## PAGE EXTRACT:
+ + + + + + +

TRAPDROID is the implementation of the Bare-metal Android Malware Behavior Analysis Framework research. It runs unknown #android apps on real phones, watches what they do at the kernel level, and decides whether they are malicious.

The core idea is simple. Modern #malware can tell when it is running inside an emulator or under a debugger, so it stays quiet and looks harmless. Running the sample on bare-metal hardware removes that hiding place. The framework then collects low level signals, turns them into a clean behavior profile, and feeds that to a classifier. The whole pipeline is built around #machine-learning from real runtime behavior rather than static guesswork.

The problem

Static analysis reads the app without running it. It is fast but easy to fool with obfuscation, encryption, and code that gets downloaded at runtime. Dynamic analysis runs the app and watches its behavior, which is harder to fake, but most dynamic tools run inside emulators or rely on strace. Both are detectable. A sample that sees ptrace attached to it can just refuse to misbehave.

TRAPDROID avoids these tells. It uses a kernel module instead of ptrace, and it runs on a physical device instead of an emulator. In a small test with evasive samples from the Ztorg, OBAD, and Hehe families, four of five quit immediately inside the emulator. All five ran fully on the real device.

+ + + + + + +

## RECORD EXTRACTS:
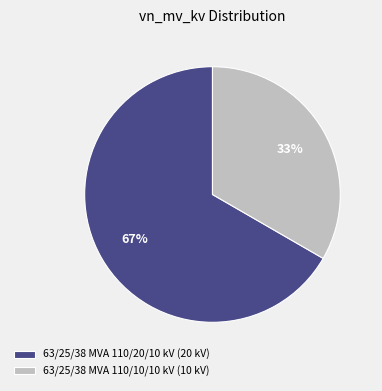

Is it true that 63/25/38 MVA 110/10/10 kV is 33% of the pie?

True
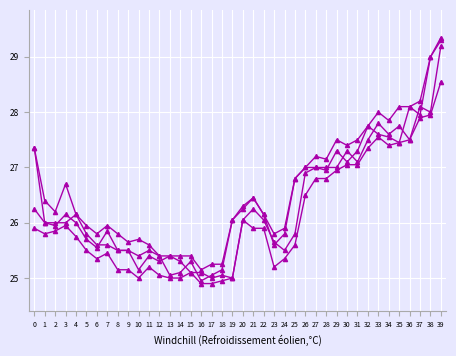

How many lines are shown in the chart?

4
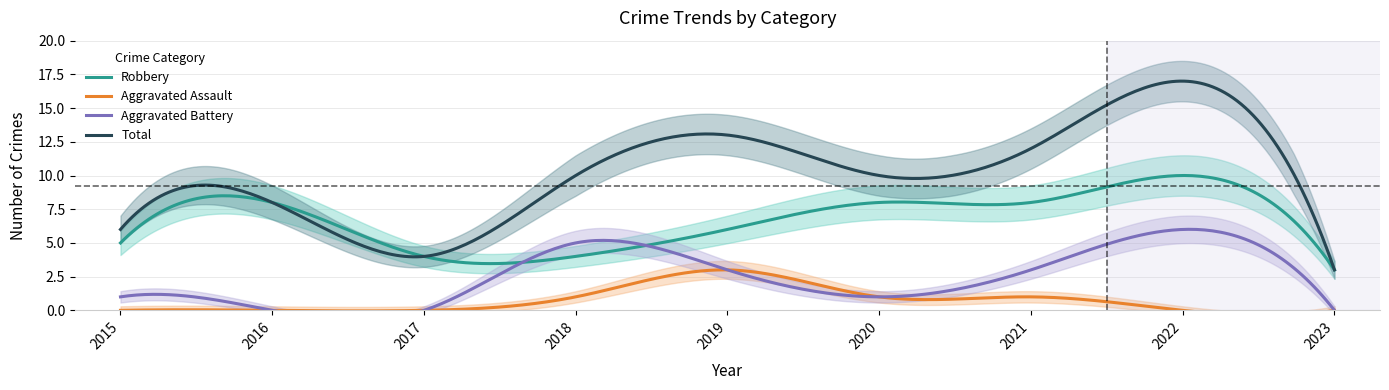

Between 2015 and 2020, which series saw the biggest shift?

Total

+ + + + + + +

## QUESTIONS TO ANSWER:
• A. Name every malware family the TRAPDROID description mentions.
• B. Carry on the TRAPDROID description from the point where it stops.
The entries above come from a different source than the TRAPDROID description.

## RESULTS OF THE TASKS:
• A. Ztorg, OBAD, Hehe

• B.
How it works

The system splits into two parts. A kernel driver on the phone intercepts activity and ships it out, and a server turns that raw stream into a behavior profile and runs the detection model.

Loading diagram...

The driver

The driver is a loadable kernel module, an #LKM. It hooks a small set of system calls using kretprobes, so it never touches the system call table and never uses ptrace. It watches one app at a time by checking the UID that Android assigns to each install.

It collects four kinds of signal:

•
System calls. A compact set of 15, grouped by intent: file (open, close, rename, unlink, mkdir, access, getdents), process (fork, execve, clone, ptrace), network (socket, connect), and privilege (chown, chmod).
•
Binder traffic. It filters ioctl calls on the binder driver to catch every IPC message, which is how Android apps talk to system services.
•
PMU events. Hardware performance counters like cache access, branch misprediction, and instruction counts, read straight from the perf subsystem.
•
Process stats. Accounting fields from task_struct such as min_flt, stime, utime, read_char, and write_bytes.

Events go into a circular queue, and a separate kernel worker sends them to the server over a custom UDP protocol using netpoll.

The box

The server side runs on #python with #flask, #mongodb, and #elasticsearch. The hardware is TBOX, a #raspberry-pi running #arch-linux ARM. TBOX gives the phone a protected WiFi network, charges it and talks to it over USB 3.0 and ADB, captures all network packets with tcpdump, and parses them with #scapy. It also serves the dashboard where an analyst starts a run and reads the report.

The test device was a Sony Xperia XZ 2 on Android 10. Targeting a recent Android version mattered, because a lot of new malware only runs there.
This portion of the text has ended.